[Opening Source data section]

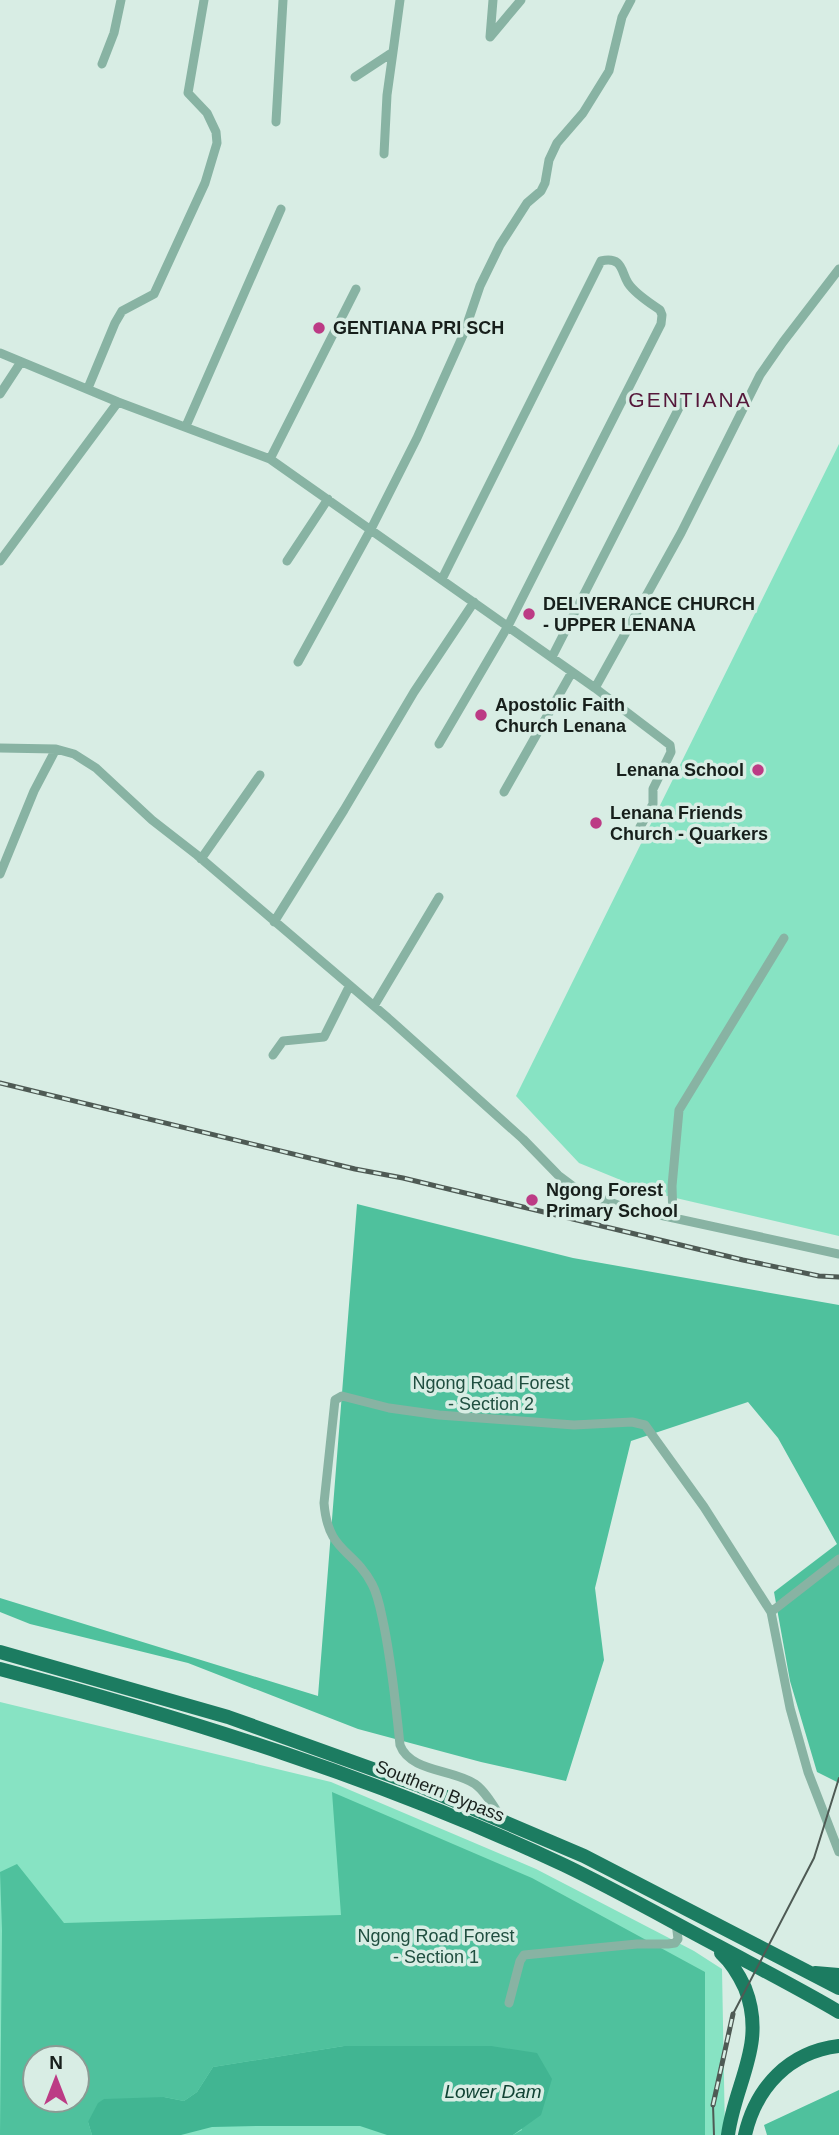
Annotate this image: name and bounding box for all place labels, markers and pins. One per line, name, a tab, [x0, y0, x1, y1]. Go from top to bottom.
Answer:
place label: GENTIANA PRI SCH	[333, 318, 504, 338]
marker: GENTIANA PRI SCH	[311, 320, 327, 336]
place label: DELIVERANCE CHURCH - UPPER LENANA	[543, 594, 755, 635]
marker: DELIVERANCE CHURCH - UPPER LENANA	[521, 606, 537, 622]
place label: Apostolic Faith Church Lenana	[495, 695, 627, 736]
marker: Apostolic Faith Church Lenana	[473, 707, 489, 723]
place label: Lenana School	[616, 760, 744, 780]
marker: Lenana School	[750, 762, 766, 778]
place label: Lenana Friends Church - Quarkers	[610, 803, 768, 844]
marker: Lenana Friends Church - Quarkers	[588, 815, 604, 831]
place label: Ngong Forest Primary School	[546, 1180, 678, 1221]
marker: Ngong Forest Primary School	[524, 1192, 540, 1208]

[Closing Source data section]

From the first line above to the last, reproduce the records exactly but without the pictures.

Annotate this image: name and bounding box for all place labels, markers and pins. One per line, name, a tab, [x0, y0, x1, y1]. Go from top to bottom.
Answer:
place label: GENTIANA PRI SCH	[333, 318, 504, 338]
marker: GENTIANA PRI SCH	[311, 320, 327, 336]
place label: DELIVERANCE CHURCH - UPPER LENANA	[543, 594, 755, 635]
marker: DELIVERANCE CHURCH - UPPER LENANA	[521, 606, 537, 622]
place label: Apostolic Faith Church Lenana	[495, 695, 627, 736]
marker: Apostolic Faith Church Lenana	[473, 707, 489, 723]
place label: Lenana School	[616, 760, 744, 780]
marker: Lenana School	[750, 762, 766, 778]
place label: Lenana Friends Church - Quarkers	[610, 803, 768, 844]
marker: Lenana Friends Church - Quarkers	[588, 815, 604, 831]
place label: Ngong Forest Primary School	[546, 1180, 678, 1221]
marker: Ngong Forest Primary School	[524, 1192, 540, 1208]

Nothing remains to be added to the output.